= Antimaniax =

Antimaniax is a four-piece skacore band from Austria, known for its lyrically anti-authoritarian stance. The band was formed in 1998.

==History==
Though they released a demo recording, We're Tryin'... in 2000, their first official release came in the form of a mini album, As Long As People Think on Household Name Records in 2002. That year they performed over 100 shows including three tours throughout the UK and a tour of Eastern Europe.

In 2003 they released a second mini album - I'm Without Sleep... In This Desert of Concrete - on Household Name Records, supporting that release by touring Europe. They also conducted a 5 week tour with US ska-core band Leftöver Crack that year.

The band also support animal rights campaigns and in 2004 donated "I can smell freedom" to a benefit CD for the Southern Animal Rights Coalition, "Until Every Cage Is Empty". On their debut album, the song "Chili Con Tofu", a vegan food recipe, questions the ideology that animals feel people don't think, which will continue so long as people think that animals are incapable of suffering. Kelly Kemp from No Comply said she had been influenced by the band whose members are nearly all vegan, and chose to change her diet after talking to them.

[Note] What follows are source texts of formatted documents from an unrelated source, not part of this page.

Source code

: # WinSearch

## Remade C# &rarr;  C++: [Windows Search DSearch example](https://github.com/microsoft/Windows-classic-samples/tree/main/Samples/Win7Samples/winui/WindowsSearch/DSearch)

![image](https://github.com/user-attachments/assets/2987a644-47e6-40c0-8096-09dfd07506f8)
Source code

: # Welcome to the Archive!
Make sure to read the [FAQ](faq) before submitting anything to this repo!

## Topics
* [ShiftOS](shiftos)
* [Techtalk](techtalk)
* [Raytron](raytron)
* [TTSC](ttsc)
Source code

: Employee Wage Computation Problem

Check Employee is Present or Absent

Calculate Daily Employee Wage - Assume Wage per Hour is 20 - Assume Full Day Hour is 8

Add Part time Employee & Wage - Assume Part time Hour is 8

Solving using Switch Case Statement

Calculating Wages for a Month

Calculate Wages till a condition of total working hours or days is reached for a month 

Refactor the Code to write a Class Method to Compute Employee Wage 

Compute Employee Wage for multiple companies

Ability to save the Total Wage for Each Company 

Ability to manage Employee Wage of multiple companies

The record label Household Name lists the band as having lasted until 2005. In early 2006 they announced that Dani, their bassist, had left the band and that they are currently seeking a new bassist. This has halted production of their forthcoming album.

==Past members==
- Georg, vocals
- Thom, guitar/vocals
- Candee, drums
- Daniel - bass guitar
- Chris - bass guitar

==Discography==
- We're Tryin'... (self-released, 2000)
- As Long As People Think (Household Name Records, 2002)
- I'm Without Sleep... In This Desert of Concrete (Household Name Records, 2004)

==Other releases==
- "War Story" cover on a Choking Victim tribute album.